Supplied information –
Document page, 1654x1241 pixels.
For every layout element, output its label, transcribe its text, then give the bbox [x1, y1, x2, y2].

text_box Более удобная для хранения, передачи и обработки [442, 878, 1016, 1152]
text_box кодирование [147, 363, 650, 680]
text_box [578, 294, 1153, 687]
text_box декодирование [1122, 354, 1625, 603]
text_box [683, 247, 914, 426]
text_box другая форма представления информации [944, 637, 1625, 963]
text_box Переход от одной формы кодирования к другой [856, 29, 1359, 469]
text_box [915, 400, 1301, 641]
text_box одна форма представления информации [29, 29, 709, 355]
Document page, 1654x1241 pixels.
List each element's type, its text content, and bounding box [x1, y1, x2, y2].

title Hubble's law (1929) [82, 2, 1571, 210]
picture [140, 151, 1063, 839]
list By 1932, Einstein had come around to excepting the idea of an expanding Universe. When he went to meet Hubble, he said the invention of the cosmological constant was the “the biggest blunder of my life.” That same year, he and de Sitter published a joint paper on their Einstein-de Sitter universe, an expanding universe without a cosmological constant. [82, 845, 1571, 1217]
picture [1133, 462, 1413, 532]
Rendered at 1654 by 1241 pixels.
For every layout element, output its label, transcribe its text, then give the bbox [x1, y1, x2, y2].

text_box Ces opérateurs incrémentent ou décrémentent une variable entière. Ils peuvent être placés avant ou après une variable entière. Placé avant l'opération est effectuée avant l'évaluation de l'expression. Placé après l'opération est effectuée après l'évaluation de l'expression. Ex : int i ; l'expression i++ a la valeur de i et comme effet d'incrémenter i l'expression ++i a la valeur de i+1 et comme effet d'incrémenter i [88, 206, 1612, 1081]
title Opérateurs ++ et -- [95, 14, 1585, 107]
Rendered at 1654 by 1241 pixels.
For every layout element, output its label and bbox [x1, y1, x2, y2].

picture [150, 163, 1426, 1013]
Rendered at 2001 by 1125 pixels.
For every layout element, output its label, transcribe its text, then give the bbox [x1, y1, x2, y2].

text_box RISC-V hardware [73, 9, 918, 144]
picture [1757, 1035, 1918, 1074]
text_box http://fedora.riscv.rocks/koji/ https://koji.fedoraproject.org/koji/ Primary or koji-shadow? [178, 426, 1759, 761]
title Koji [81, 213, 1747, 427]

Set task – Turn every line of the data above into a JSON list of strings, one string per line, and leave out blank lines.

Solution to this exercise –
[
  "Document page, 1654x1241 pixels.",
  "For every layout element, output its label, transcribe its text, then give the bbox [x1, y1, x2, y2].",
  "text_box Более удобная для хранения, передачи и обработки [442, 878, 1016, 1152]",
  "text_box кодирование [147, 363, 650, 680]",
  "text_box [578, 294, 1153, 687]",
  "text_box декодирование [1122, 354, 1625, 603]",
  "text_box [683, 247, 914, 426]",
  "text_box другая форма представления информации [944, 637, 1625, 963]",
  "text_box Переход от одной формы кодирования к другой [856, 29, 1359, 469]",
  "text_box [915, 400, 1301, 641]",
  "text_box одна форма представления информации [29, 29, 709, 355]",
  "Document page, 1654x1241 pixels.",
  "List each element's type, its text content, and bounding box [x1, y1, x2, y2].",
  "title Hubble's law (1929) [82, 2, 1571, 210]",
  "picture [140, 151, 1063, 839]",
  "list By 1932, Einstein had come around to excepting the idea of an expanding Universe. When he went to meet Hubble, he said the invention of the cosmological constant was the “the biggest blunder of my life.” That same year, he and de Sitter published a joint paper on their Einstein-de Sitter universe, an expanding universe without a cosmological constant. [82, 845, 1571, 1217]",
  "picture [1133, 462, 1413, 532]",
  "Rendered at 1654 by 1241 pixels.",
  "For every layout element, output its label, transcribe its text, then give the bbox [x1, y1, x2, y2].",
  "text_box Ces opérateurs incrémentent ou décrémentent une variable entière. Ils peuvent être placés avant ou après une variable entière. Placé avant l'opération est effectuée avant l'évaluation de l'expression. Placé après l'opération est effectuée après l'évaluation de l'expression. Ex : int i ; l'expression i++ a la valeur de i et comme effet d'incrémenter i l'expression ++i a la valeur de i+1 et comme effet d'incrémenter i [88, 206, 1612, 1081]",
  "title Opérateurs ++ et -- [95, 14, 1585, 107]",
  "Rendered at 1654 by 1241 pixels.",
  "For every layout element, output its label and bbox [x1, y1, x2, y2].",
  "picture [150, 163, 1426, 1013]",
  "Rendered at 2001 by 1125 pixels.",
  "For every layout element, output its label, transcribe its text, then give the bbox [x1, y1, x2, y2].",
  "text_box RISC-V hardware [73, 9, 918, 144]",
  "picture [1757, 1035, 1918, 1074]",
  "text_box http://fedora.riscv.rocks/koji/ https://koji.fedoraproject.org/koji/ Primary or koji-shadow? [178, 426, 1759, 761]",
  "title Koji [81, 213, 1747, 427]"
]